Seattle’s secondary will either be far superior to fans’ (and experts) expectations this season, or will be by next season. In other words, the foundation is in place for success, and it is only a matter of time for that success to arrive. Richard Sherman will be a player in this league. Brandon Browner will be a player in this league. Walt Thurmond is a question mark until I see him this year. Kam Chancellor and Earl Thomas should be the best safety tandem in team history within a year.
The secondary’s biggest problem will be pass interference and illegal contact penalties. The increased focus on press coverage and bigger players has also brought players more likely to be overly aggressive and less agile. Fans may get less aggravated with long passes getting completed over the top of smaller defenders, but some of that aggravation will transition to anger about repeated penalties that keep drives alive.
The Offensive Line
No unit will be harder to predict heading into the regular season than this one. The overall talent is clearly upgraded, but so much about offensive line performance is about coordination and chemistry that it is possible the overall production could be worse than last season. Coach Tom Cable has a reputation and track record of maximizing his line talent, so this is not a long-term concern. Seattle’s running attack was so toothless last season, that even small things like converting more 3rd and 1 plays and increasing the overall time of possession would be significant improvements.
Pass protection, false starts, and holding penalties are the places fans may see the youth and lack of chemistry commonly appear in 2011.
More than just talent, though, the personalities of this group give me a ton of confidence that better days are ahead. John Moffitt strikes me as a “glue” guy. James Carpenter is soft-spoken, but plays with power. Russell Okung looks like a leader-in-the-making who won’t accept less than excellence from himself. Max Unger may have some physical questions he’ll need to answer, but his make-up is great. Robert Gallery fits right in. Talent, coaching and complimentary personalities make success appear inevitable.
Jackson will become the next polarizing figure on the team. There will be some who make excuses for him, and others that criticize every throw. Jackson has generally been a sub-par quarterback in his career. I expect he will continue to be a liability. There is only so much that scheme and supporting cast can do about poor decision-making and inaccuracy. He will have a few moments or games where people believe they see his potential, and others where people call for Whitehurst. A QB rating over 90 would be an all-time shocker. A rating over 80 would be a serious accomplishment for the coaching staff and Jackson.

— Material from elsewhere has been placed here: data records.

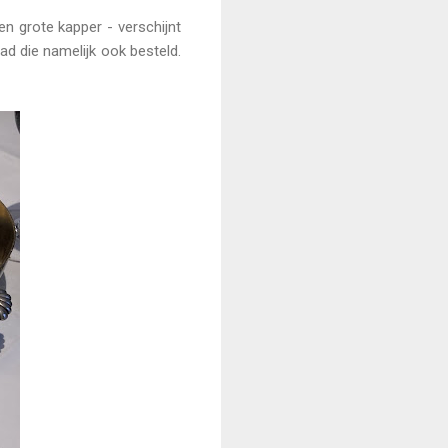
en grote kapper - verschijnt
ad die namelijk ook besteld.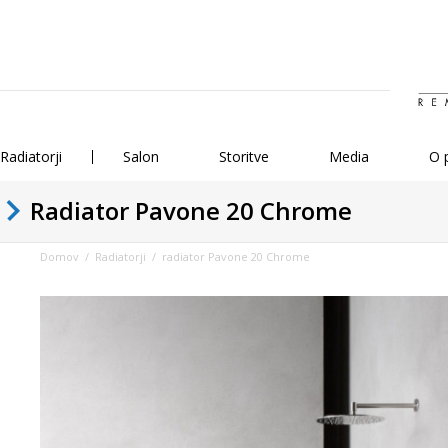
Radiatorji
Salon
Storitve
Media
O 
Radiator Pavone 20 Chrome
Domov
/
Radiatorji
/ radiator Pavone 20 Chrome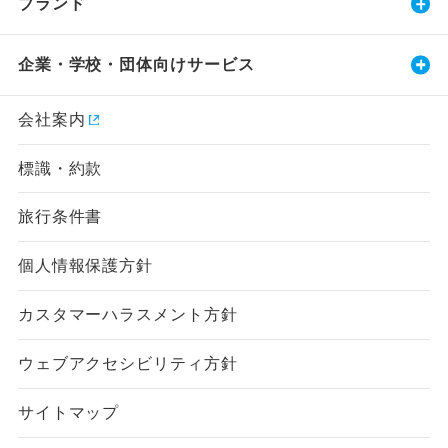
ブランド
企業・学校・団体向けサービス
会社案内
標識・約款
旅行条件書
個人情報保護方針
カスタマーハラスメント方針
ウェブアクセシビリティ方針
サイトマップ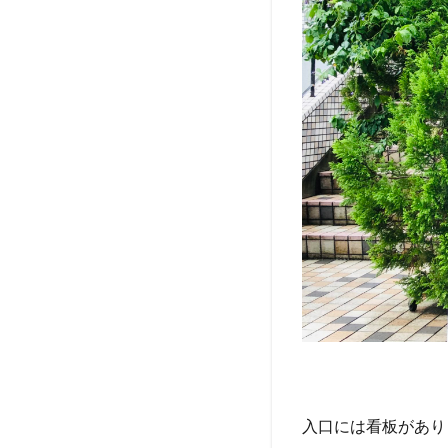
入口には看板があり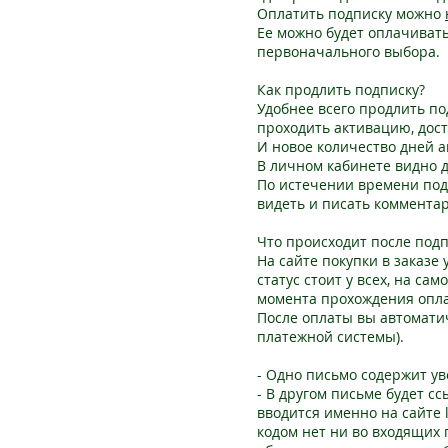
Оплатить подписку можно
Ее можно будет оплачиват
первоначального выбора.
Как продлить подписку?
Удобнее всего продлить по
проходить активацию, дост
И новое количество дней 
В личном кабинете видно д
По истечении времени под
видеть и писать комментар
Что происходит после под
На сайте покупки в заказе у
статус стоит у всех, на са
момента прохождения опл
После оплаты вы автоматич
платежной системы).
- Одно письмо содержит ув
- В другом письме будет с
вводится именно на сайте l
кодом нет ни во входящих п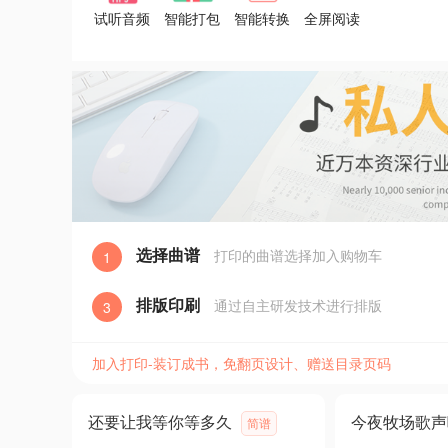
试听音频
智能打包
智能转换
全屏阅读
选择曲谱
打印的曲谱选择加入购物车
1
排版印刷
通过自主研发技术进行排版
3
加入打印-装订成书，免翻页设计、赠送目录页码
还要让我等你等多久
今夜牧场歌声
简谱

Rice will be a fast favorite. He will dazzle, and sometimes, dominate. He will also potentially cause as much trouble as opportunity for Mike Williams. Williams became the featured receiver last season. He is a very different player than Rice, and may be more effected by Jackson’s inaccuracy and lack of chemistry with him. If the team goes four games with Rice getting 5-9 catches and Williams getting 1-3, there may be some griping, especially if the team is losing. The price you pay for talent at the WR in the NFL is diva-esque egos. Rice is going to get his. The pressure on Williams to prove last year was no fluke, combined with a drop-off in QB play could create a recipe for in-fighting.
Paul Allen Advantage Underplayed
The Seahawks have stood apart from many teams in free agency by going out and signing premium talent. Lots of teams appear to be sitting on the sidelines both because they are not required to spend a minimum amount until 2013, and because they think re-signing their own players makes more sense in a lockout-shortened off-season. Paul Allen has clearly given Pete Carroll the go-ahead to spend this year. Going big in free agency is not a great way to build a team, but when you are talking about adding Pro Bowl-level players that are in their mid-20s, that’s a bit different than throwing big money at a 30-year-old.
Built To Last
There is a chance the Seahawks have the foundation built for lasting success at: offensive line, wide receiver, cornerback, and safety. Defensive line, quarterback, linebacker and running back all have more things like contracts ending and some older players that make them less projectable in 2+ years. If the best case scenario works out, the team could be one more off-season away from completely refreshing the roster with talent that could grow and win together for a long, long time.
Sam Bradford should be a star for years to come if he can stay healthy. Kevin Kolb could become a franchise QB. If Seattle succeeds “too much” this year, it is possible they could miss out on the QB they need and be locked into mediocrity while their divisional competition surpasses them. Quarterback play still is the best indicator of team success in the NFL. Drafting a franchise QB is by far the most proven way to find that talent. I, for one, will not exhale until we draft a guy in the 1st round who can develop into that player.
San Francisco Scares And Confuses Me
The only explanation for the 49ers off-season is that they are going after Andrew Luck. There really is no other reason I can think of why they have sent so much talent packing while adding so little in return. If they get Luck, it would all be worth it, as they would become the team to beat for years to come. Something tells me it is not that simple, though. There is some element of Jim Harbaugh’s ego and 49er front office oddity that is leading the franchise down a risky path. They used to be the most talented team in the division without a good coach and quarterback. Now, they are not the most talented team and still have big questions at coach and quarterback. Weird.
More to come…at least my head is a little lighter than it was before.